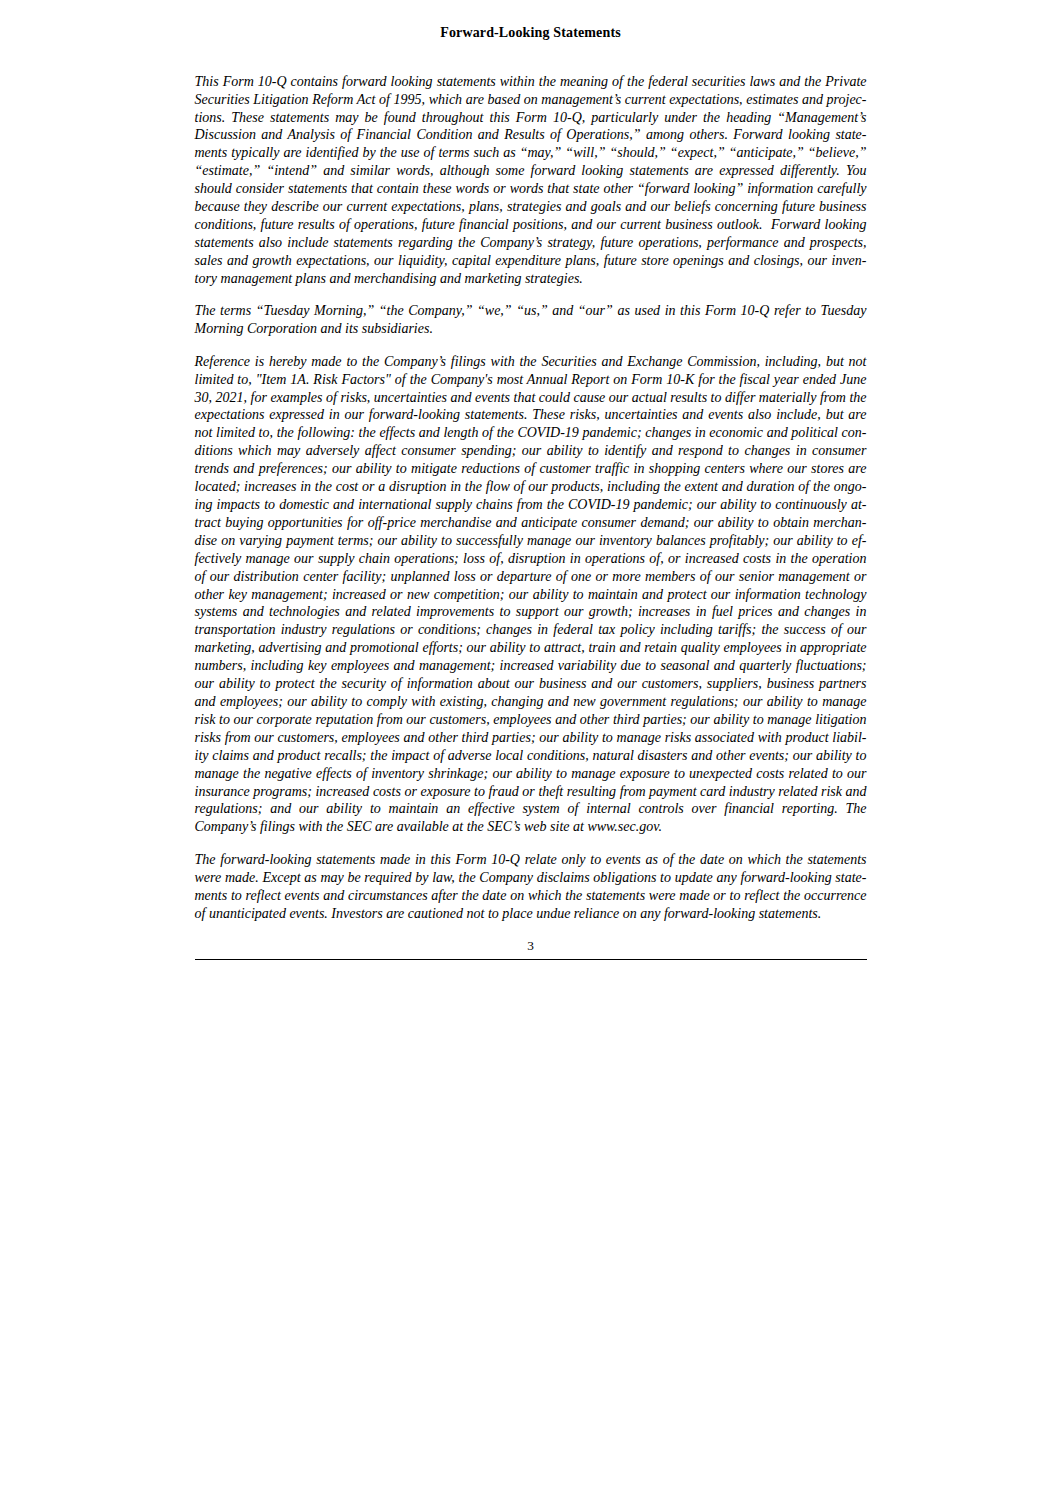Forward-Looking Statements
This Form 10-Q contains forward looking statements within the meaning of the federal securities laws and the Private Securities Litigation Reform Act of 1995, which are based on management’s current expectations, estimates and projections. These statements may be found throughout this Form 10-Q, particularly under the heading “Management’s Discussion and Analysis of Financial Condition and Results of Operations,” among others. Forward looking statements typically are identified by the use of terms such as “may,” “will,” “should,” “expect,” “anticipate,” “believe,” “estimate,” “intend” and similar words, although some forward looking statements are expressed differently. You should consider statements that contain these words or words that state other “forward looking” information carefully because they describe our current expectations, plans, strategies and goals and our beliefs concerning future business conditions, future results of operations, future financial positions, and our current business outlook. Forward looking statements also include statements regarding the Company’s strategy, future operations, performance and prospects, sales and growth expectations, our liquidity, capital expenditure plans, future store openings and closings, our inventory management plans and merchandising and marketing strategies.
The terms “Tuesday Morning,” “the Company,” “we,” “us,” and “our” as used in this Form 10-Q refer to Tuesday Morning Corporation and its subsidiaries.
Reference is hereby made to the Company’s filings with the Securities and Exchange Commission, including, but not limited to, "Item 1A. Risk Factors" of the Company's most Annual Report on Form 10-K for the fiscal year ended June 30, 2021, for examples of risks, uncertainties and events that could cause our actual results to differ materially from the expectations expressed in our forward-looking statements. These risks, uncertainties and events also include, but are not limited to, the following: the effects and length of the COVID-19 pandemic; changes in economic and political conditions which may adversely affect consumer spending; our ability to identify and respond to changes in consumer trends and preferences; our ability to mitigate reductions of customer traffic in shopping centers where our stores are located; increases in the cost or a disruption in the flow of our products, including the extent and duration of the ongoing impacts to domestic and international supply chains from the COVID-19 pandemic; our ability to continuously attract buying opportunities for off-price merchandise and anticipate consumer demand; our ability to obtain merchandise on varying payment terms; our ability to successfully manage our inventory balances profitably; our ability to effectively manage our supply chain operations; loss of, disruption in operations of, or increased costs in the operation of our distribution center facility; unplanned loss or departure of one or more members of our senior management or other key management; increased or new competition; our ability to maintain and protect our information technology systems and technologies and related improvements to support our growth; increases in fuel prices and changes in transportation industry regulations or conditions; changes in federal tax policy including tariffs; the success of our marketing, advertising and promotional efforts; our ability to attract, train and retain quality employees in appropriate numbers, including key employees and management; increased variability due to seasonal and quarterly fluctuations; our ability to protect the security of information about our business and our customers, suppliers, business partners and employees; our ability to comply with existing, changing and new government regulations; our ability to manage risk to our corporate reputation from our customers, employees and other third parties; our ability to manage litigation risks from our customers, employees and other third parties; our ability to manage risks associated with product liability claims and product recalls; the impact of adverse local conditions, natural disasters and other events; our ability to manage the negative effects of inventory shrinkage; our ability to manage exposure to unexpected costs related to our insurance programs; increased costs or exposure to fraud or theft resulting from payment card industry related risk and regulations; and our ability to maintain an effective system of internal controls over financial reporting. The Company’s filings with the SEC are available at the SEC’s web site at www.sec.gov.
The forward-looking statements made in this Form 10-Q relate only to events as of the date on which the statements were made. Except as may be required by law, the Company disclaims obligations to update any forward-looking statements to reflect events and circumstances after the date on which the statements were made or to reflect the occurrence of unanticipated events. Investors are cautioned not to place undue reliance on any forward-looking statements.
3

## Your objective
Images are not part of the copy. Everything else in the records must be reproduced exactly.

## Problem solution
Forward-Looking Statements
This Form 10-Q contains forward looking statements within the meaning of the federal securities laws and the Private Securities Litigation Reform Act of 1995, which are based on management’s current expectations, estimates and projections. These statements may be found throughout this Form 10-Q, particularly under the heading “Management’s Discussion and Analysis of Financial Condition and Results of Operations,” among others. Forward looking statements typically are identified by the use of terms such as “may,” “will,” “should,” “expect,” “anticipate,” “believe,” “estimate,” “intend” and similar words, although some forward looking statements are expressed differently. You should consider statements that contain these words or words that state other “forward looking” information carefully because they describe our current expectations, plans, strategies and goals and our beliefs concerning future business conditions, future results of operations, future financial positions, and our current business outlook. Forward looking statements also include statements regarding the Company’s strategy, future operations, performance and prospects, sales and growth expectations, our liquidity, capital expenditure plans, future store openings and closings, our inventory management plans and merchandising and marketing strategies.
The terms “Tuesday Morning,” “the Company,” “we,” “us,” and “our” as used in this Form 10-Q refer to Tuesday Morning Corporation and its subsidiaries.
Reference is hereby made to the Company’s filings with the Securities and Exchange Commission, including, but not limited to, "Item 1A. Risk Factors" of the Company's most Annual Report on Form 10-K for the fiscal year ended June 30, 2021, for examples of risks, uncertainties and events that could cause our actual results to differ materially from the expectations expressed in our forward-looking statements. These risks, uncertainties and events also include, but are not limited to, the following: the effects and length of the COVID-19 pandemic; changes in economic and political conditions which may adversely affect consumer spending; our ability to identify and respond to changes in consumer trends and preferences; our ability to mitigate reductions of customer traffic in shopping centers where our stores are located; increases in the cost or a disruption in the flow of our products, including the extent and duration of the ongoing impacts to domestic and international supply chains from the COVID-19 pandemic; our ability to continuously attract buying opportunities for off-price merchandise and anticipate consumer demand; our ability to obtain merchandise on varying payment terms; our ability to successfully manage our inventory balances profitably; our ability to effectively manage our supply chain operations; loss of, disruption in operations of, or increased costs in the operation of our distribution center facility; unplanned loss or departure of one or more members of our senior management or other key management; increased or new competition; our ability to maintain and protect our information technology systems and technologies and related improvements to support our growth; increases in fuel prices and changes in transportation industry regulations or conditions; changes in federal tax policy including tariffs; the success of our marketing, advertising and promotional efforts; our ability to attract, train and retain quality employees in appropriate numbers, including key employees and management; increased variability due to seasonal and quarterly fluctuations; our ability to protect the security of information about our business and our customers, suppliers, business partners and employees; our ability to comply with existing, changing and new government regulations; our ability to manage risk to our corporate reputation from our customers, employees and other third parties; our ability to manage litigation risks from our customers, employees and other third parties; our ability to manage risks associated with product liability claims and product recalls; the impact of adverse local conditions, natural disasters and other events; our ability to manage the negative effects of inventory shrinkage; our ability to manage exposure to unexpected costs related to our insurance programs; increased costs or exposure to fraud or theft resulting from payment card industry related risk and regulations; and our ability to maintain an effective system of internal controls over financial reporting. The Company’s filings with the SEC are available at the SEC’s web site at www.sec.gov.
The forward-looking statements made in this Form 10-Q relate only to events as of the date on which the statements were made. Except as may be required by law, the Company disclaims obligations to update any forward-looking statements to reflect events and circumstances after the date on which the statements were made or to reflect the occurrence of unanticipated events. Investors are cautioned not to place undue reliance on any forward-looking statements.
3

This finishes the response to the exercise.